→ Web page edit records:
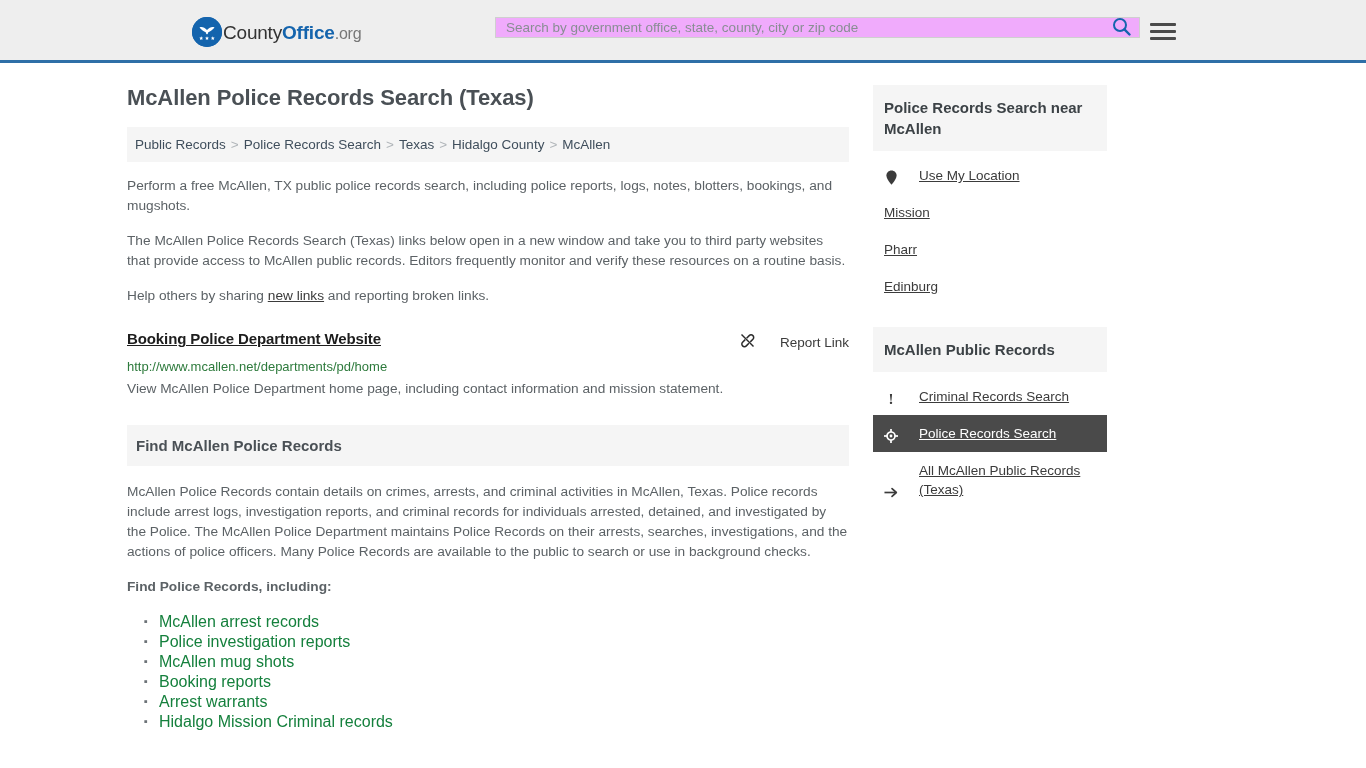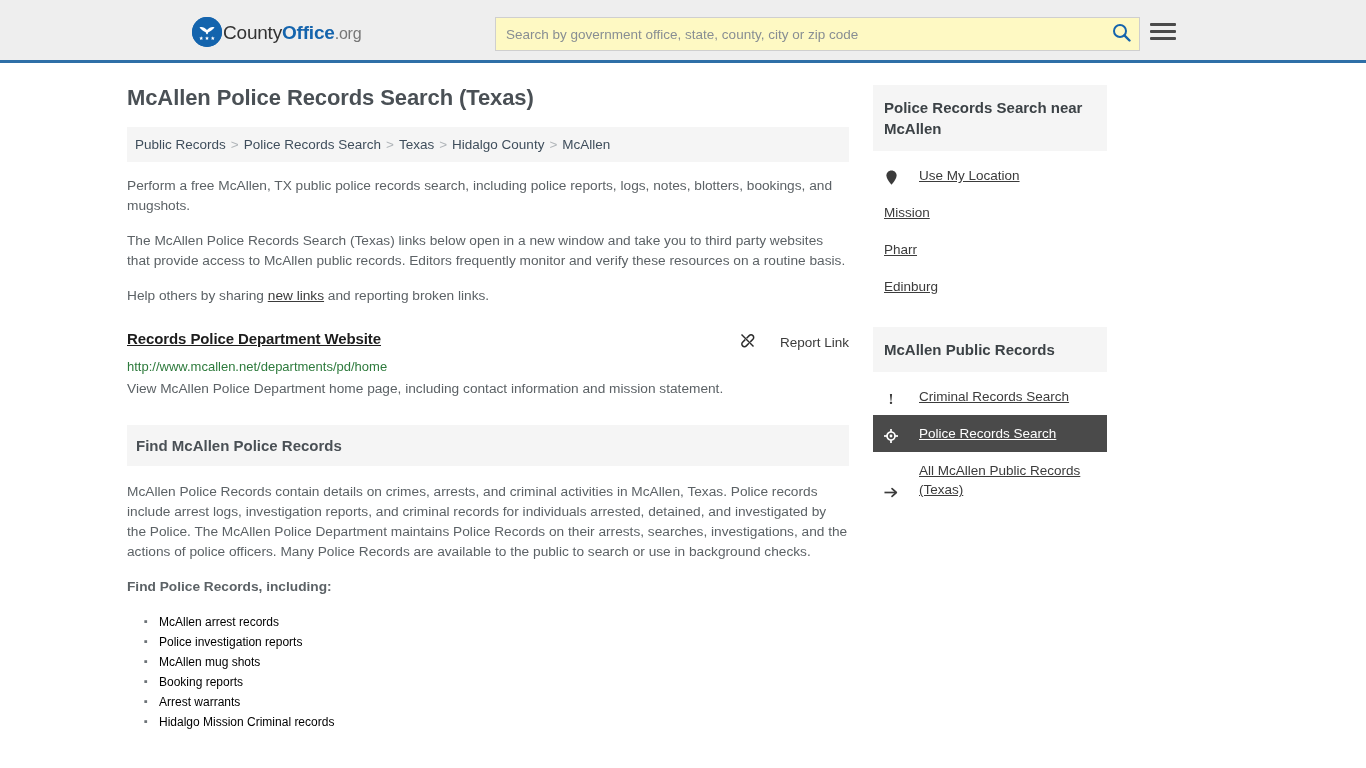--- a/index.html
+++ b/index.html
@@ -57,8 +57,8 @@
     left: 495px;
     top: 17px;
     width: 645px;
-    height: 34px;
-    background: #fef9c3;
+    height: 21px;
+    background: #f0abfc;
     border: 1px solid #cfcfcf;
     display: flex;
     align-items: center;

→ Problem details:
Skip the pictures, then retype every line above exactly.

→ Task answer:
--- a/index.html
+++ b/index.html
@@ -57,8 +57,8 @@
     left: 495px;
     top: 17px;
     width: 645px;
-    height: 34px;
-    background: #fef9c3;
+    height: 21px;
+    background: #f0abfc;
     border: 1px solid #cfcfcf;
     display: flex;
     align-items: center;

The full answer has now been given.